De forma parecida, mis habitaciones me rozaban. Había un armario ropero inmenso y vacío, cómodas vacías y estanterías sin libros. Mi habitacioncita de Anker's era diminuta, pero en aquellas me sentía como un guisante seco rodando por el interior de un joyero vacío.

Y sin embargo aquellas habitaciones, demasiado grandes para mis inexistentes posesiones, se me quedaban pequeñas. Me veía obligado a permanecer allí, esperando a que me llamara el maer. Como no tenía ni idea de cuándo podría suceder eso, estaba prácticamente atrapado.

En defensa de la hospitalidad del maer, debería mencionar ciertos aspectos positivos. La comida era excelente, aunque llegaba un poco fría de la cocina. También había una maravillosa bañera de cobre. Los criados me traían agua caliente, que desaguaba por una serie de tuberías. Me sorprendió encontrar tantas comodidades tan lejos de la influencia civilizadora de la Universidad.

Me visitó uno de los sastres del maer, un hombrecillo nervioso que me midió de seis docenas de maneras diferentes mientras me contaba chismes de la corte. Al día siguiente, un sirviente me entregó dos elaborados trajes de colores que me favorecían.
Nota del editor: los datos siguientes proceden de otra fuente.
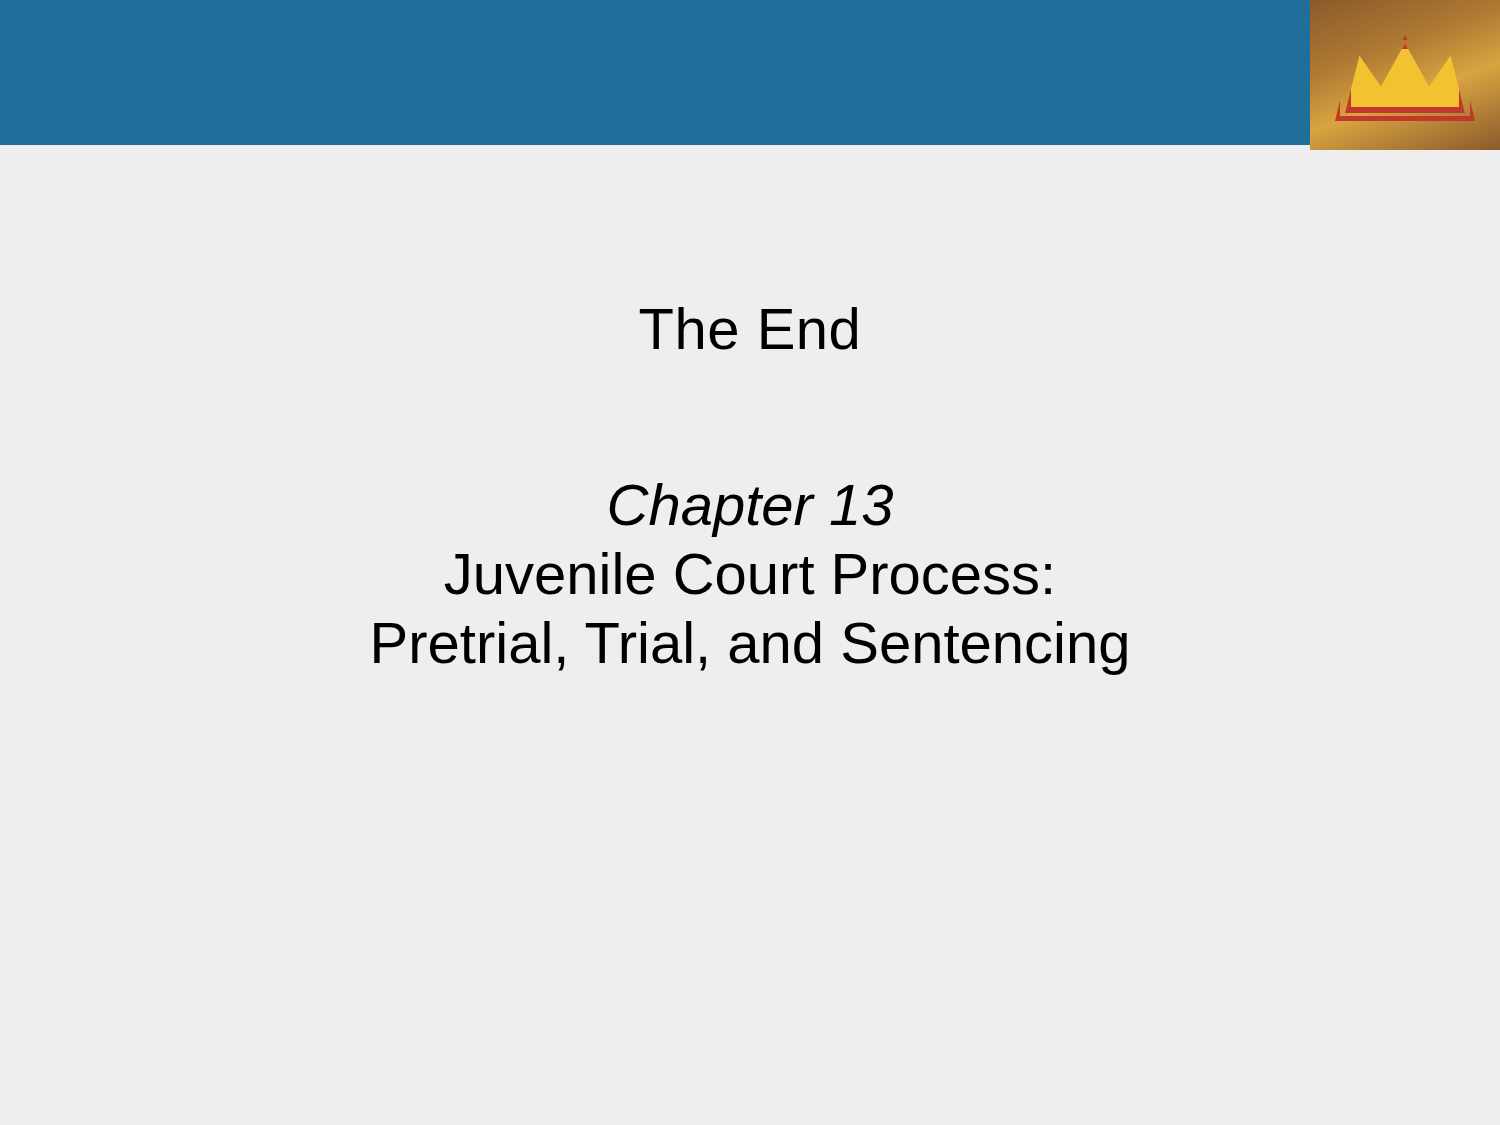The End
Chapter 13
Juvenile Court Process:
Pretrial, Trial, and Sentencing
En cierto modo, era una suerte que hubiera tenido tantos problemas en el mar. La ropa que me proporcionaron los sastres de Alveron era mucho mejor que nada que yo hubiera podido pagar, ni siquiera con la ayuda de Threpe. Como consecuencia de eso, durante mi estancia en Severen siempre ofrecí un aspecto muy atractivo.

Lo mejor fue que mientras me tomaba medidas, el sastre charlatán mencionó que las capas estaban de moda. Aproveche la ocasión y exageré un poco la calidad de la capa que me había regalado Fela, lamentando su pérdida.

El resultado fue una capa granate. No habría servido para protegerme de la lluvia, pero me gustó bastante. Además de sentarme muy bien, estaba llena de pequeños bolsillos, por supuesto.

Así que estaba lujosamente vestido, alimentado y alojado. Pero pese a tanta esplendidez, hacia el mediodía del día siguiente daba vueltas por mis habitaciones como un gato encerrado en una jaula. Estaba deseando salir, recuperar mi laúd y descubrir para qué necesitaba el maer los servicios de una persona inteligente, de habla educada y, ante todo, discreta.